Il y avait un grand camp de réfugiés à l’intersection de l’autoroute et de l’Ohio, environ un millier de toiles de tentes usées qui claquaient dans la brise printanière et des douzaines de braseros brûlant par à-coups. Ce devait être pour la plupart des réfugiés des plaines alluviales de Louisiane, des ouvriers des raffineries et de la pétrochimie ayant perdu leur emploi, des fermiers chassés de leurs terres par les inondations. Malgré tous les efforts du génie militaire, la solidification de l’argile dans le bassin d’Atchafalaya avait fini par pousser le Mississippi hors de ses deltas ensablés en pattes d’oiseau. Les inondations du printemps avaient déplacé plus d’un million de familles, sans parler du chaos dû à l’effondrement des ponts, au blocage des voies fluviales et aux routes obstruées par la boue.
Sur les bandes d’arrêt d’urgence des deux directions, des hommes en file indienne mendiaient un bout de chemin.

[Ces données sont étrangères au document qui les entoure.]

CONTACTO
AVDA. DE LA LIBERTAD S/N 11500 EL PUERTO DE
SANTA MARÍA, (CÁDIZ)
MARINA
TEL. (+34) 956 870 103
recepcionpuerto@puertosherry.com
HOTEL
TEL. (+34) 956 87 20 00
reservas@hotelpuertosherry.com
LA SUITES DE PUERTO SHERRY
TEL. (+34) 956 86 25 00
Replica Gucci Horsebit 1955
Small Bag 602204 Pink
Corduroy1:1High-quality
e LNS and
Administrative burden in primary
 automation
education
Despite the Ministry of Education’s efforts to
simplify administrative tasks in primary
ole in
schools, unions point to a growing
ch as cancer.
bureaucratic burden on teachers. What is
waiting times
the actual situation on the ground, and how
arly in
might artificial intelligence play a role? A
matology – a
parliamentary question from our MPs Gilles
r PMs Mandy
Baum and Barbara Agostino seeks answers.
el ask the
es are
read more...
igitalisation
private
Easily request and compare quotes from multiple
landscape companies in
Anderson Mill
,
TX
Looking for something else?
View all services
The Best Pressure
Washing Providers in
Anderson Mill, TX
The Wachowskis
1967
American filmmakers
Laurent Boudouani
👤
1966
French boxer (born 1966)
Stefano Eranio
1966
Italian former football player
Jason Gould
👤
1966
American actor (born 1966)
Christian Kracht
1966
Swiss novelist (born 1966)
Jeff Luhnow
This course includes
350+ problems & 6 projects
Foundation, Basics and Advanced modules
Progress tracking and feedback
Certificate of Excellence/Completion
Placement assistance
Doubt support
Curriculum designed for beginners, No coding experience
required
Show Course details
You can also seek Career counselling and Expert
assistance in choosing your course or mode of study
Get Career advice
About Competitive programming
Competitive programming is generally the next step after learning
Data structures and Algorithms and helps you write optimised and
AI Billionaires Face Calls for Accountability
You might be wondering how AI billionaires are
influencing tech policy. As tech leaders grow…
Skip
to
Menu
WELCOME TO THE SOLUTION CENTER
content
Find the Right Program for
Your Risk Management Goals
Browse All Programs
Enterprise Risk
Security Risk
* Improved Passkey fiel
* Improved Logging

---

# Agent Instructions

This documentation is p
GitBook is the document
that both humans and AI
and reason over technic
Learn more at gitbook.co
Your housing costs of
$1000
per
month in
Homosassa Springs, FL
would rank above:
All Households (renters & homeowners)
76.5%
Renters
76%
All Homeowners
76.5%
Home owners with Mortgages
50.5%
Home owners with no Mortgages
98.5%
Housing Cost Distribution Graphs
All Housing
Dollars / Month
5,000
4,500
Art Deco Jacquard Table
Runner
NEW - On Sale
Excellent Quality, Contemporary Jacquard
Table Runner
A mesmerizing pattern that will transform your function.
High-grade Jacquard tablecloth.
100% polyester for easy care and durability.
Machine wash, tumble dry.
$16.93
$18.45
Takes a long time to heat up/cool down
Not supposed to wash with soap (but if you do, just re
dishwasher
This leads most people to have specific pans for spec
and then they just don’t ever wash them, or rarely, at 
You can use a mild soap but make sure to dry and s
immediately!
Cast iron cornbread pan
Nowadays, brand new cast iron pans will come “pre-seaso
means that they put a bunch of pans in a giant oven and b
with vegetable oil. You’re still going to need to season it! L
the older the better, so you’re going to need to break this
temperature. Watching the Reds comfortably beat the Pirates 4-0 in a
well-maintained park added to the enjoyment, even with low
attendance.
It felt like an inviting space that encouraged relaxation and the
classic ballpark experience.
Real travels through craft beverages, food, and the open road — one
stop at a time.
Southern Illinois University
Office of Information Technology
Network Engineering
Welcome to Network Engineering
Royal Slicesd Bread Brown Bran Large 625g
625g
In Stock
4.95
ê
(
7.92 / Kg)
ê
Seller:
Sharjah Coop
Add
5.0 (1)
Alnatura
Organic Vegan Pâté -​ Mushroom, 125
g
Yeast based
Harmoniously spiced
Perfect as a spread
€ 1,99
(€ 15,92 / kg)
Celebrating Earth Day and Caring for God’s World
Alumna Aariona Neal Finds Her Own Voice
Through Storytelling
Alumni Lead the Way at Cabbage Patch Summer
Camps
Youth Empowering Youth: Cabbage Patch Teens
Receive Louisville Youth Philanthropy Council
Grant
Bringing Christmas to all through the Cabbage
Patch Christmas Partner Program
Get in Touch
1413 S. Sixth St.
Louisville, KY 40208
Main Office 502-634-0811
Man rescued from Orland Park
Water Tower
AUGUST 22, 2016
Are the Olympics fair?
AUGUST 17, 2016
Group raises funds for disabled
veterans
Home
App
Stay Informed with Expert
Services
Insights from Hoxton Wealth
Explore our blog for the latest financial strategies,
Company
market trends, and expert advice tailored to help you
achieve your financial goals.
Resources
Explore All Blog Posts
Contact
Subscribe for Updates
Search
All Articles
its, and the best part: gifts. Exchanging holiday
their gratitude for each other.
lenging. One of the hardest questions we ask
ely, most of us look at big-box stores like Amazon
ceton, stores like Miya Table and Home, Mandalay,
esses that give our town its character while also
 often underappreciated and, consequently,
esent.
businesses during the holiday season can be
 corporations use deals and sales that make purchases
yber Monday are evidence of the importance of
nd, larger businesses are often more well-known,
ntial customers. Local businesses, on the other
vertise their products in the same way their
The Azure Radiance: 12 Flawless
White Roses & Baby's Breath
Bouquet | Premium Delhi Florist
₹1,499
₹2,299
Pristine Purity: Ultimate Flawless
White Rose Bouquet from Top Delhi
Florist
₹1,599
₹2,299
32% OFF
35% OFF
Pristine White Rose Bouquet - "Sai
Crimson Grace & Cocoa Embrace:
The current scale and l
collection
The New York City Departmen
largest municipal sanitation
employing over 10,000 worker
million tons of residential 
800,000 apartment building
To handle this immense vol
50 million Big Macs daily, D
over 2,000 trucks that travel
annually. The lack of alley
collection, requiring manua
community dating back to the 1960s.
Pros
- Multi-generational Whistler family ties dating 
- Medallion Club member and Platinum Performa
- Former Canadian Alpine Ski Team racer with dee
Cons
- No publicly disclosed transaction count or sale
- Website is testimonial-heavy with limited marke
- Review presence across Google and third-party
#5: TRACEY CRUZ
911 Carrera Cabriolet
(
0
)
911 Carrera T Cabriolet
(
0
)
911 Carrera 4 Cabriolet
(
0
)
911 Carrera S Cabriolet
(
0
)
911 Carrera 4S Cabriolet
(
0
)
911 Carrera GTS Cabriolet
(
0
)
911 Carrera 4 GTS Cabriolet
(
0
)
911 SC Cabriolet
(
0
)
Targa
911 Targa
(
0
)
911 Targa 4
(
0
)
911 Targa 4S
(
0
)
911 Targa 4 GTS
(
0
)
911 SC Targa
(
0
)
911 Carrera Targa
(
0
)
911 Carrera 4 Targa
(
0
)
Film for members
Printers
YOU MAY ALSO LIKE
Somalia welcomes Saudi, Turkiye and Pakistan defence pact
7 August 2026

Sans trop de succès, l’autostop étant interdit dans la région depuis un demi-siècle. Mais ces hommes (il n’y avait presque pas de femmes) ne s’en souciaient plus. Ils restaient raides comme des épouvantails à cligner des yeux dans la lueur des phares.
J’ai espéré que Kait avait trouvé un abri sûr pour la nuit.
Aux confins de Minneapolis, je me suis inscrit dans un motel. Le réceptionniste, une espèce de vieille tortue, a ouvert de grands yeux quand j’ai sorti du liquide de mon portefeuille. « Il va falloir que j’amène ça à la banque », a-t-il dit. J’ai donc ajouté cinquante dollars pour le dérangement et il a eu l’amabilité de ne pas me demander de pièce d’identité. Il m’a donné une chambre, ou plutôt une alcôve pourvue d’un lit, d’un terminal (compris dans le tarif), et d’une fenêtre donnant sur le parking.
J’avais terriblement besoin de dormir, mais il fallait d’abord que je contacte Janice.
C’est Whit qui a décroché. « Scott », a-t-il dit d’un ton cordial mais dépourvu de joie. Il avait l’air de manquer tout autant que moi de sommeil. « Tu veux des nouvelles de Kaitlin, j’imagine. Rien de neuf, hélas. La police semble la croire toujours en ville, alors on est relativement optimistes. On fait tout ce qu’on peut, bien entendu.
— Merci, Whit, mais là il faut que je parle à Janice.
— Il est tard. Je ne voudrais pas la déranger.
— Je ne serai pas long.
— Eh bien…», a hésité Whit avant de s’éloigner du terminal. Janice est apparue quelques instants plus tard, en robe de chambre mais visiblement bien éveillée.
« Scotty. J’ai essayé de te joindre, mais il n’y avait personne chez toi.
— Normal, je suis en ville. On peut se voir demain pour en discuter ?
— Tu es en ville ? Ce n’était pas la peine de faire tout ce chemin.
— Je crois que si. Janice ? Tu peux me consacrer une heure ? Je peux passer à la maison ou bien…
— Non. Je vais venir te voir. Où loges-tu ?
— J’aimerais mieux qu’on ne se voie pas ici. Que dirais-tu de ce petit grill sur Dunkane, tu vois duquel je parle ?
— Je ne pense pas qu’il ait fermé.
— Rendez-vous là-bas à midi ?
— Disons une heure.
— Essaye de dormir, ai-je dit.
— Toi aussi. » Elle a hésité. « Ça fait quatre jours, maintenant, Scotty. Quatre nuits. Je pense à elle tout le temps.
— On en reparle demain », ai-je dit.